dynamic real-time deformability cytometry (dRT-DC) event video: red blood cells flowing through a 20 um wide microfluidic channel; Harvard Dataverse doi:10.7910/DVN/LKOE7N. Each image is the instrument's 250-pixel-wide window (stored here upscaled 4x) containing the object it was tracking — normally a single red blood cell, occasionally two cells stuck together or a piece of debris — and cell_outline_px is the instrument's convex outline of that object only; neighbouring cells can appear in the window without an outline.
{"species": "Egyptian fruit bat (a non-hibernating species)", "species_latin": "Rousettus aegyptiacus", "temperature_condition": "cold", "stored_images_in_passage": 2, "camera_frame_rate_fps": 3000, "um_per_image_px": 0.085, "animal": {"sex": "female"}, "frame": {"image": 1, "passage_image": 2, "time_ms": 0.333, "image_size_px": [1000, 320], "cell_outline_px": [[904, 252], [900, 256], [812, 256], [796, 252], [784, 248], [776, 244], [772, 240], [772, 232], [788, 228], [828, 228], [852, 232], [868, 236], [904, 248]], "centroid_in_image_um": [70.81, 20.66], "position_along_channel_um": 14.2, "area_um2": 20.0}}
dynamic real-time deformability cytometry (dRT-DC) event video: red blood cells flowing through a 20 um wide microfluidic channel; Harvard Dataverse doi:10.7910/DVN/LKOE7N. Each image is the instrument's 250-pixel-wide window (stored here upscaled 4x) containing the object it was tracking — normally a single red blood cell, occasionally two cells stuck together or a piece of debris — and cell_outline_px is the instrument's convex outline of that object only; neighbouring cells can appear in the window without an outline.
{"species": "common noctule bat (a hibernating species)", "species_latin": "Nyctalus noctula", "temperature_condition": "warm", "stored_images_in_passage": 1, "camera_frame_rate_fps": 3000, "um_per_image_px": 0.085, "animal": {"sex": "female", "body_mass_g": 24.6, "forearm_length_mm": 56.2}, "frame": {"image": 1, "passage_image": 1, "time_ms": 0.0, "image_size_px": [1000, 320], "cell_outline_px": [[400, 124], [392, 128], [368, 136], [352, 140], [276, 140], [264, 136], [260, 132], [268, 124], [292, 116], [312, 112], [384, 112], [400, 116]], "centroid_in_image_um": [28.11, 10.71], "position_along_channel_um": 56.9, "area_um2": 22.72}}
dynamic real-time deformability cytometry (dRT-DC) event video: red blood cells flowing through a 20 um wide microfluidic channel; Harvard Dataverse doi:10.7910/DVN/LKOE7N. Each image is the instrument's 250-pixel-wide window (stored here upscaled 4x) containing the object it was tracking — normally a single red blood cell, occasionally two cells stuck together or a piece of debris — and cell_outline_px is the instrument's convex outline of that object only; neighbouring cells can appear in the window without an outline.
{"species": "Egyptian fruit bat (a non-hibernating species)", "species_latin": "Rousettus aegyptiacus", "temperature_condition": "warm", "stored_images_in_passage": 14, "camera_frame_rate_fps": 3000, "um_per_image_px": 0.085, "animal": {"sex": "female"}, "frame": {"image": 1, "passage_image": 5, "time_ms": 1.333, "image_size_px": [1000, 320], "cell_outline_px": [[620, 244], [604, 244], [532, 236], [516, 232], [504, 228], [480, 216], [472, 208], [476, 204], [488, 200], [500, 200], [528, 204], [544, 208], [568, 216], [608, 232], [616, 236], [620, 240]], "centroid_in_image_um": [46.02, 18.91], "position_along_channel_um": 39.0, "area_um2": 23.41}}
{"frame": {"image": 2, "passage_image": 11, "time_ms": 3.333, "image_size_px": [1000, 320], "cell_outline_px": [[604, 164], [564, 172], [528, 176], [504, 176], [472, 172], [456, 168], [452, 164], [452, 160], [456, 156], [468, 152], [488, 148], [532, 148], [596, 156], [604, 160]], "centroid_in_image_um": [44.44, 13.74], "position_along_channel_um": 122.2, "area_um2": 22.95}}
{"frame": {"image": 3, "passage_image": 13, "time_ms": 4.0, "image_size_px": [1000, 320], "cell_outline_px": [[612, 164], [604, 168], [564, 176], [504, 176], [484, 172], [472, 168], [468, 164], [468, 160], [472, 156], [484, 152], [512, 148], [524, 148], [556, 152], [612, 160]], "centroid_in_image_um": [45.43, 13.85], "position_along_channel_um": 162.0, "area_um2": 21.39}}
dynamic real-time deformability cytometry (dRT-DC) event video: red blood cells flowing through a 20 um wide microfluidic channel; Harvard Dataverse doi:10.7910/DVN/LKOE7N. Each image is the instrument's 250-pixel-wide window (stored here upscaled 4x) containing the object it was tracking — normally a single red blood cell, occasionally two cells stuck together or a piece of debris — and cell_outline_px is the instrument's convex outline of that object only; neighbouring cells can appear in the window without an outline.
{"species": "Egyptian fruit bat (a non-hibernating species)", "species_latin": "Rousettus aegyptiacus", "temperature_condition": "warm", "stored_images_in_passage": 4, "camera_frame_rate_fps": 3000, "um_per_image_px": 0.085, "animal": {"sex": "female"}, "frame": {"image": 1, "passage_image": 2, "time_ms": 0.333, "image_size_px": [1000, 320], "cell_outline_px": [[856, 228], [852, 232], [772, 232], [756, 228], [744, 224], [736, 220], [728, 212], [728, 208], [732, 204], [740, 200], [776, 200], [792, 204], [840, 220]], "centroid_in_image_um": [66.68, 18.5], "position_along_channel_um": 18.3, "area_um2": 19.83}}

◆ Task:
Every entry above should be retyped exactly as shown.

◆ Answer:
dynamic real-time deformability cytometry (dRT-DC) event video: red blood cells flowing through a 20 um wide microfluidic channel; Harvard Dataverse doi:10.7910/DVN/LKOE7N. Each image is the instrument's 250-pixel-wide window (stored here upscaled 4x) containing the object it was tracking — normally a single red blood cell, occasionally two cells stuck together or a piece of debris — and cell_outline_px is the instrument's convex outline of that object only; neighbouring cells can appear in the window without an outline.
{"species": "Egyptian fruit bat (a non-hibernating species)", "species_latin": "Rousettus aegyptiacus", "temperature_condition": "cold", "stored_images_in_passage": 2, "camera_frame_rate_fps": 3000, "um_per_image_px": 0.085, "animal": {"sex": "female"}, "frame": {"image": 1, "passage_image": 2, "time_ms": 0.333, "image_size_px": [1000, 320], "cell_outline_px": [[904, 252], [900, 256], [812, 256], [796, 252], [784, 248], [776, 244], [772, 240], [772, 232], [788, 228], [828, 228], [852, 232], [868, 236], [904, 248]], "centroid_in_image_um": [70.81, 20.66], "position_along_channel_um": 14.2, "area_um2": 20.0}}
dynamic real-time deformability cytometry (dRT-DC) event video: red blood cells flowing through a 20 um wide microfluidic channel; Harvard Dataverse doi:10.7910/DVN/LKOE7N. Each image is the instrument's 250-pixel-wide window (stored here upscaled 4x) containing the object it was tracking — normally a single red blood cell, occasionally two cells stuck together or a piece of debris — and cell_outline_px is the instrument's convex outline of that object only; neighbouring cells can appear in the window without an outline.
{"species": "common noctule bat (a hibernating species)", "species_latin": "Nyctalus noctula", "temperature_condition": "warm", "stored_images_in_passage": 1, "camera_frame_rate_fps": 3000, "um_per_image_px": 0.085, "animal": {"sex": "female", "body_mass_g": 24.6, "forearm_length_mm": 56.2}, "frame": {"image": 1, "passage_image": 1, "time_ms": 0.0, "image_size_px": [1000, 320], "cell_outline_px": [[400, 124], [392, 128], [368, 136], [352, 140], [276, 140], [264, 136], [260, 132], [268, 124], [292, 116], [312, 112], [384, 112], [400, 116]], "centroid_in_image_um": [28.11, 10.71], "position_along_channel_um": 56.9, "area_um2": 22.72}}
dynamic real-time deformability cytometry (dRT-DC) event video: red blood cells flowing through a 20 um wide microfluidic channel; Harvard Dataverse doi:10.7910/DVN/LKOE7N. Each image is the instrument's 250-pixel-wide window (stored here upscaled 4x) containing the object it was tracking — normally a single red blood cell, occasionally two cells stuck together or a piece of debris — and cell_outline_px is the instrument's convex outline of that object only; neighbouring cells can appear in the window without an outline.
{"species": "Egyptian fruit bat (a non-hibernating species)", "species_latin": "Rousettus aegyptiacus", "temperature_condition": "warm", "stored_images_in_passage": 14, "camera_frame_rate_fps": 3000, "um_per_image_px": 0.085, "animal": {"sex": "female"}, "frame": {"image": 1, "passage_image": 5, "time_ms": 1.333, "image_size_px": [1000, 320], "cell_outline_px": [[620, 244], [604, 244], [532, 236], [516, 232], [504, 228], [480, 216], [472, 208], [476, 204], [488, 200], [500, 200], [528, 204], [544, 208], [568, 216], [608, 232], [616, 236], [620, 240]], "centroid_in_image_um": [46.02, 18.91], "position_along_channel_um": 39.0, "area_um2": 23.41}}
{"frame": {"image": 2, "passage_image": 11, "time_ms": 3.333, "image_size_px": [1000, 320], "cell_outline_px": [[604, 164], [564, 172], [528, 176], [504, 176], [472, 172], [456, 168], [452, 164], [452, 160], [456, 156], [468, 152], [488, 148], [532, 148], [596, 156], [604, 160]], "centroid_in_image_um": [44.44, 13.74], "position_along_channel_um": 122.2, "area_um2": 22.95}}
{"frame": {"image": 3, "passage_image": 13, "time_ms": 4.0, "image_size_px": [1000, 320], "cell_outline_px": [[612, 164], [604, 168], [564, 176], [504, 176], [484, 172], [472, 168], [468, 164], [468, 160], [472, 156], [484, 152], [512, 148], [524, 148], [556, 152], [612, 160]], "centroid_in_image_um": [45.43, 13.85], "position_along_channel_um": 162.0, "area_um2": 21.39}}
dynamic real-time deformability cytometry (dRT-DC) event video: red blood cells flowing through a 20 um wide microfluidic channel; Harvard Dataverse doi:10.7910/DVN/LKOE7N. Each image is the instrument's 250-pixel-wide window (stored here upscaled 4x) containing the object it was tracking — normally a single red blood cell, occasionally two cells stuck together or a piece of debris — and cell_outline_px is the instrument's convex outline of that object only; neighbouring cells can appear in the window without an outline.
{"species": "Egyptian fruit bat (a non-hibernating species)", "species_latin": "Rousettus aegyptiacus", "temperature_condition": "warm", "stored_images_in_passage": 4, "camera_frame_rate_fps": 3000, "um_per_image_px": 0.085, "animal": {"sex": "female"}, "frame": {"image": 1, "passage_image": 2, "time_ms": 0.333, "image_size_px": [1000, 320], "cell_outline_px": [[856, 228], [852, 232], [772, 232], [756, 228], [744, 224], [736, 220], [728, 212], [728, 208], [732, 204], [740, 200], [776, 200], [792, 204], [840, 220]], "centroid_in_image_um": [66.68, 18.5], "position_along_channel_um": 18.3, "area_um2": 19.83}}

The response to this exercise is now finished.